* **MATERIAL SHOWN**
####################

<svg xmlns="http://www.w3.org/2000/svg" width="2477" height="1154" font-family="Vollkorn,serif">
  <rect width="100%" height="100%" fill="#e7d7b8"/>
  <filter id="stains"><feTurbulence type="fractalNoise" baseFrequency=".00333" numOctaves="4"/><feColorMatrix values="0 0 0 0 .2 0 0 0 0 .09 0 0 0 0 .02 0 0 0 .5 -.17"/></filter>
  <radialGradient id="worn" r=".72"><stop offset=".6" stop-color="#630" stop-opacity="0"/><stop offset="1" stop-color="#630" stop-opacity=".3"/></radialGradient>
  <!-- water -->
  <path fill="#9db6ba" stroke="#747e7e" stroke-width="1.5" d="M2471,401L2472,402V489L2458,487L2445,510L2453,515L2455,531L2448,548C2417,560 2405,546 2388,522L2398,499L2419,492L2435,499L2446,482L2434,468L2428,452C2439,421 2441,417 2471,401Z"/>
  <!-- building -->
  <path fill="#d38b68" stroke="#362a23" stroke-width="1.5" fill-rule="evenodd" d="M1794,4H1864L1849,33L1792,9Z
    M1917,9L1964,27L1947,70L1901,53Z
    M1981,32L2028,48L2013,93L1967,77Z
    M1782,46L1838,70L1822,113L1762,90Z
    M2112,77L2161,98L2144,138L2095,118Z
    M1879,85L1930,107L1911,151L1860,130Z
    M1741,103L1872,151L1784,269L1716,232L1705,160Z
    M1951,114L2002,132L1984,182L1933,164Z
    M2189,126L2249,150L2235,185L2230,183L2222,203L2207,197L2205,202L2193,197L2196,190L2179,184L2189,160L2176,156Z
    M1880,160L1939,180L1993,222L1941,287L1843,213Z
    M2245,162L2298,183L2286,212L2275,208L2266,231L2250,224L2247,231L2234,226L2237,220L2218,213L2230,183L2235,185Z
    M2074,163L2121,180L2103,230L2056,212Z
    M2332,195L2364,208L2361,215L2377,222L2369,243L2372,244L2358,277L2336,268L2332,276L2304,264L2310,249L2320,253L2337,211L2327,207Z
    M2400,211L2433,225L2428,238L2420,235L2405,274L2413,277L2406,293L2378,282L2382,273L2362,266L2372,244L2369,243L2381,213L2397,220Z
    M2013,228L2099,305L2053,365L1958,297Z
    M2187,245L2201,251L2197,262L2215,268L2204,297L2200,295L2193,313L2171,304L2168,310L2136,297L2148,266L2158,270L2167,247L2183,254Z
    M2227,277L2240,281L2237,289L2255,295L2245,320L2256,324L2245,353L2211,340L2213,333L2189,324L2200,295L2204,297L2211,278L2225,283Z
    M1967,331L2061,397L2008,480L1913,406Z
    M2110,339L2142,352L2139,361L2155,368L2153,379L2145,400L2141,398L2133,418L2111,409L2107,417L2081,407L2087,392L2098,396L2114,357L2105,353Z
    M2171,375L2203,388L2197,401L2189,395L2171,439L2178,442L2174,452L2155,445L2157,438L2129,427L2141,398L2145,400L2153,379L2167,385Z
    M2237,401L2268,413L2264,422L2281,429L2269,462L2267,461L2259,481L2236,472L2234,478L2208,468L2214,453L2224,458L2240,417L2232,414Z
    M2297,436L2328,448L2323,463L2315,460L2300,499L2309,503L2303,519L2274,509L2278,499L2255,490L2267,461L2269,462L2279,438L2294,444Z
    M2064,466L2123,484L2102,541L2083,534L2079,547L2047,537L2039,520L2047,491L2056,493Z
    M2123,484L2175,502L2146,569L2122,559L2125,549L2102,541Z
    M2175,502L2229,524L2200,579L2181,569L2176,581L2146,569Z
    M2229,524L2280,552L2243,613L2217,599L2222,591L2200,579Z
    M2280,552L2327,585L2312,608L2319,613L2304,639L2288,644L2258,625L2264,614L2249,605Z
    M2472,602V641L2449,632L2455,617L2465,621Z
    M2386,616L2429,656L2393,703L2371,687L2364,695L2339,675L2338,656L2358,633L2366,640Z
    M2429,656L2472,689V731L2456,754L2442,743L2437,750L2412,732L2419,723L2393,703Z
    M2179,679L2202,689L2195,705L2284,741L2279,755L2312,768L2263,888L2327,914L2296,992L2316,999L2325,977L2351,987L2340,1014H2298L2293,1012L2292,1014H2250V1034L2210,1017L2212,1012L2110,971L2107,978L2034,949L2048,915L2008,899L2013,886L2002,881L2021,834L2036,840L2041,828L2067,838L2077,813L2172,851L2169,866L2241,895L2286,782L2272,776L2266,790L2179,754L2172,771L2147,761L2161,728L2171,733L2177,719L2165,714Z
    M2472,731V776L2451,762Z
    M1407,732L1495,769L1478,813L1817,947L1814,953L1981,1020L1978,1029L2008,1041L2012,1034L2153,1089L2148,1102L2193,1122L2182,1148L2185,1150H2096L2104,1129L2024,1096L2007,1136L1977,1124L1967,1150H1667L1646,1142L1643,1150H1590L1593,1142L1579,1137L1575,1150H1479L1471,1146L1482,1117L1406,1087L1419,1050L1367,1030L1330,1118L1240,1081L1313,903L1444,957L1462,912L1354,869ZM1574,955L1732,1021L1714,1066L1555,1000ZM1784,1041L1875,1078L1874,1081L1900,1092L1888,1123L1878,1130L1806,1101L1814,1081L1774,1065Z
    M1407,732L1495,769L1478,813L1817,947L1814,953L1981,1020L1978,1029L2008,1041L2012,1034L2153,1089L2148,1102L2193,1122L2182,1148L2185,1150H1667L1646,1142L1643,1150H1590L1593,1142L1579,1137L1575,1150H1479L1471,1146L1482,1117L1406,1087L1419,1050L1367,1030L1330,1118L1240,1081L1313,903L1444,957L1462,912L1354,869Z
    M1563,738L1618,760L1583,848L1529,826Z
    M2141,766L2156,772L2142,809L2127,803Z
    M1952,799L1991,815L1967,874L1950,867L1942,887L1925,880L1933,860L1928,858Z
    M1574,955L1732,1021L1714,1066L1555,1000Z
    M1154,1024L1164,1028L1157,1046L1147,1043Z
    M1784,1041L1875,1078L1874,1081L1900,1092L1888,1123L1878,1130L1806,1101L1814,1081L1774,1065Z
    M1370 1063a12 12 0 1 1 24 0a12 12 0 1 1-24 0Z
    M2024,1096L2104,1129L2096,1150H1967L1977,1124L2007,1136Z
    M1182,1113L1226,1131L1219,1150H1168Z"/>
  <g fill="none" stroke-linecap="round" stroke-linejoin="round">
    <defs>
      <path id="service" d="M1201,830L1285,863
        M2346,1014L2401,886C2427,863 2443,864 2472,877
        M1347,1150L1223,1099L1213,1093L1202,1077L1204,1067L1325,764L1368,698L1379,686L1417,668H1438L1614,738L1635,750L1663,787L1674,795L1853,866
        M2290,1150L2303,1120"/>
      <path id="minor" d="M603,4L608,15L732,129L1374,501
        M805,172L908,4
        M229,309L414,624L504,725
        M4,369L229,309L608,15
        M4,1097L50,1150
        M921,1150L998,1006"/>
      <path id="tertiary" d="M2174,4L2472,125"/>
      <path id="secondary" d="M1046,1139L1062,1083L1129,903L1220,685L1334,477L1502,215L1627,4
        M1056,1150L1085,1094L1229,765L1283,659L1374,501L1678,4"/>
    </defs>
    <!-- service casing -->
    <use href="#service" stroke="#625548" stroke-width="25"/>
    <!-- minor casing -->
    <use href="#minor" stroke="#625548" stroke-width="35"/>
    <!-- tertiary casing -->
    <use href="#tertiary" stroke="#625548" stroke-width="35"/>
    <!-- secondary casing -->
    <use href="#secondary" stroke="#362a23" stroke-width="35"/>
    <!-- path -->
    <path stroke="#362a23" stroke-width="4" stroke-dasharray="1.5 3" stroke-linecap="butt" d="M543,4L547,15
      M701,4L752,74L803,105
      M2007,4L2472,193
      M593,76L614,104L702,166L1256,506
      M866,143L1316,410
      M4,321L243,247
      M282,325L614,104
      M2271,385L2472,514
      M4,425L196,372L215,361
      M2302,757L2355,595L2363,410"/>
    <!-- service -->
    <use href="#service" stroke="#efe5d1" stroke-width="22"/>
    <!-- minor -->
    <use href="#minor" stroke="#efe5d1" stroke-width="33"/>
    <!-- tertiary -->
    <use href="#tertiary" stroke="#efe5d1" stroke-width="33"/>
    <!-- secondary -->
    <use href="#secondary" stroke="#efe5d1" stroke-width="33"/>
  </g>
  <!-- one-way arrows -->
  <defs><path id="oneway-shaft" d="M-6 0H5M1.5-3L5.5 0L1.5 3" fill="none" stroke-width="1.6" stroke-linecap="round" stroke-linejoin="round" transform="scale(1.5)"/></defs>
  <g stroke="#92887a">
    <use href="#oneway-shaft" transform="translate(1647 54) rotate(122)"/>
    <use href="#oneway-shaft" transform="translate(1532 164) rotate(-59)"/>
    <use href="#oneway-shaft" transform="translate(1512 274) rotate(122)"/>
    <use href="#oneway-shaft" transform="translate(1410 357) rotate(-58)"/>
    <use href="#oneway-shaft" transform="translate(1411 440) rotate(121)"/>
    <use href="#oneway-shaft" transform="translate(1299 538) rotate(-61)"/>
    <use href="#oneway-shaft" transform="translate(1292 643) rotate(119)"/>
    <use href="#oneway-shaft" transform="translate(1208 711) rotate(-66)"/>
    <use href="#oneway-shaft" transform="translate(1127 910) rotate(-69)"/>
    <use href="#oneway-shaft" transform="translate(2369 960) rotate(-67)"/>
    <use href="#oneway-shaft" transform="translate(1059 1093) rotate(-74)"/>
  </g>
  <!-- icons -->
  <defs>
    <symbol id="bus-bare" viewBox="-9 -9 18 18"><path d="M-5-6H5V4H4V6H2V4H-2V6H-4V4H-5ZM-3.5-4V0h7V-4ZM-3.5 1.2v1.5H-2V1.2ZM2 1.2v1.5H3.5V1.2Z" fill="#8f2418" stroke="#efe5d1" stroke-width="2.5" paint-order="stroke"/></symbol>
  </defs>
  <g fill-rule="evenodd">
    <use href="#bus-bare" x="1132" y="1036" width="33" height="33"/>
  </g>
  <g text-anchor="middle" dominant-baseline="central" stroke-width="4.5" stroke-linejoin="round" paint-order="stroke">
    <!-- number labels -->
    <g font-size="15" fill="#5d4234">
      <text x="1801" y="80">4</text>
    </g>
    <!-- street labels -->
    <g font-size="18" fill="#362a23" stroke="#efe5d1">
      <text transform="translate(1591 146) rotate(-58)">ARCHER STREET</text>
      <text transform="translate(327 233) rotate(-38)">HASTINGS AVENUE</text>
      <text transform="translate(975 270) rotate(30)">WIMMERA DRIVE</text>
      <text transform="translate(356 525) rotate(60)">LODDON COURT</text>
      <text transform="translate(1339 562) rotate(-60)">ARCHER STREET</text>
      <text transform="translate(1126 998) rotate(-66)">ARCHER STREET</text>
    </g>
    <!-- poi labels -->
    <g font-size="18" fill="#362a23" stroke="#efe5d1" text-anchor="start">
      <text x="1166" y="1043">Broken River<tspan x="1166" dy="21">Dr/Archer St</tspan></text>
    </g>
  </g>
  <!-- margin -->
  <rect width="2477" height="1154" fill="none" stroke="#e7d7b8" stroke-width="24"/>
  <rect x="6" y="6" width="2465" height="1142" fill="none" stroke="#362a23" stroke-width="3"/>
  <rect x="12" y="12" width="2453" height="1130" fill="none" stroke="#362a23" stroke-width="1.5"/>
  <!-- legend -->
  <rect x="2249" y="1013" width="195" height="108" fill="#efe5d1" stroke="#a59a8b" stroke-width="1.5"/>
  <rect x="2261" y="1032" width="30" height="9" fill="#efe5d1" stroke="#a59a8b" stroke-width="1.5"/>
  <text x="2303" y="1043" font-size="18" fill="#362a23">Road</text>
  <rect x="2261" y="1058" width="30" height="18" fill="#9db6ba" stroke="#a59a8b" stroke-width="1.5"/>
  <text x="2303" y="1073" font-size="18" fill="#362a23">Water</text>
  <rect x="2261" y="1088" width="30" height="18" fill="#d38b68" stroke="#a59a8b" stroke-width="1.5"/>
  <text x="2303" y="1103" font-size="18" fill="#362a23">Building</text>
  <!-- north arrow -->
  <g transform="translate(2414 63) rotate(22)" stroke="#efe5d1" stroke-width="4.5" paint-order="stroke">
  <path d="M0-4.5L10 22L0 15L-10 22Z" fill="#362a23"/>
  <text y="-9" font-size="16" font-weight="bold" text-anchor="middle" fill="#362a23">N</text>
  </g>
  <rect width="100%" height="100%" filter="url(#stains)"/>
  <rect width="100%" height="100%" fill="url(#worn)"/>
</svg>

####################

* **EXERCISE DETAILS**
A line qualifies when it holds the word "anchor"; report all qualifying lines from the records above.

* **ANSWER TO THE PROBLEM**
  <g text-anchor="middle" dominant-baseline="central" stroke-width="4.5" stroke-linejoin="round" paint-order="stroke">
    <g font-size="18" fill="#362a23" stroke="#efe5d1" text-anchor="start">
  <text y="-9" font-size="16" font-weight="bold" text-anchor="middle" fill="#362a23">N</text>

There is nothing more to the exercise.